Fotoğraf sanatçısı Alp Arslan Dur’un objektifinden yansıyan kareler, bu küçük Anadolu köyünün zamana nasıl meydan okuduğunu bir kez daha gözler önüne seriyor. 800 metre rakımıyla Ege’nin iç kesimlerinde yer alan Buğdaylı, tarihi kayrak taşlı köprüsü, kullanılmasa da hala ayakta duran su değirmeni ve köyün sokaklarına sinmiş taş mimarisiyle adeta bir açık hava müzesi niteliğinde.
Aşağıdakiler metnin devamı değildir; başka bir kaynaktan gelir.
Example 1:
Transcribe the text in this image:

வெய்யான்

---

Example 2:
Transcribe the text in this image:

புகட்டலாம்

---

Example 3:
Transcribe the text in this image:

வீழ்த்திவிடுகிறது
Osmanlı arşivlerinde ilk kez 1675 yılında kayıt altına alınan köy, Cumhuriyet döneminde Uşak Merkez’e bağlandı. 2024 TÜİK verilerine göre nüfusu sadece 59 olan Buğdaylı, geçmişin izlerini bugünle birleştiren nadir yerleşimlerden biri.
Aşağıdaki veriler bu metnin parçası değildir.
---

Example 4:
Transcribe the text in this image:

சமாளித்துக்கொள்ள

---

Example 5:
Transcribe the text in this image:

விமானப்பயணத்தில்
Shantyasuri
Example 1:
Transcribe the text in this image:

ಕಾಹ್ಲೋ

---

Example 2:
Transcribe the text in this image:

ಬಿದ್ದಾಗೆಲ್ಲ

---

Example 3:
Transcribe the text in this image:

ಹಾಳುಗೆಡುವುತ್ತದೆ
Lavanta üretimi sayesinde bölgeye ekonomik hareketlilik kazandıran Buğdaylı, göç veren değil, artık üretimle ayakta kalan bir köy olma yolunda ilerliyor. Üreticiler, “Eskiden bu topraklar boş kalırdı. Lavanta bize yalnızca gelir değil, umut da verdi. Her hasat mevsimi, yeniden doğmuş gibi hissediyoruz,” sözleriyle dönüşümü özetliyor.
Küçülen nüfusuna rağmen ayakta kalmayı başaran Buğdaylı Köyü, kentten çok uzaklaşmadan doğayla ve tarihle baş başa kalmak isteyenler için saklı bir rota sunuyor. Gerek tarihi yapıları, gerek lavanta bahçeleriyle ziyaretçilerine zamanın yavaş aktığı bir dünyanın kapılarını aralıyor. Buğdaylı, yalnızca bir köy değil; Uşak’ın hafızası, Anadolu’nun özeti ve üretimin sessiz ama güçlü sesi olmaya devam ediyor.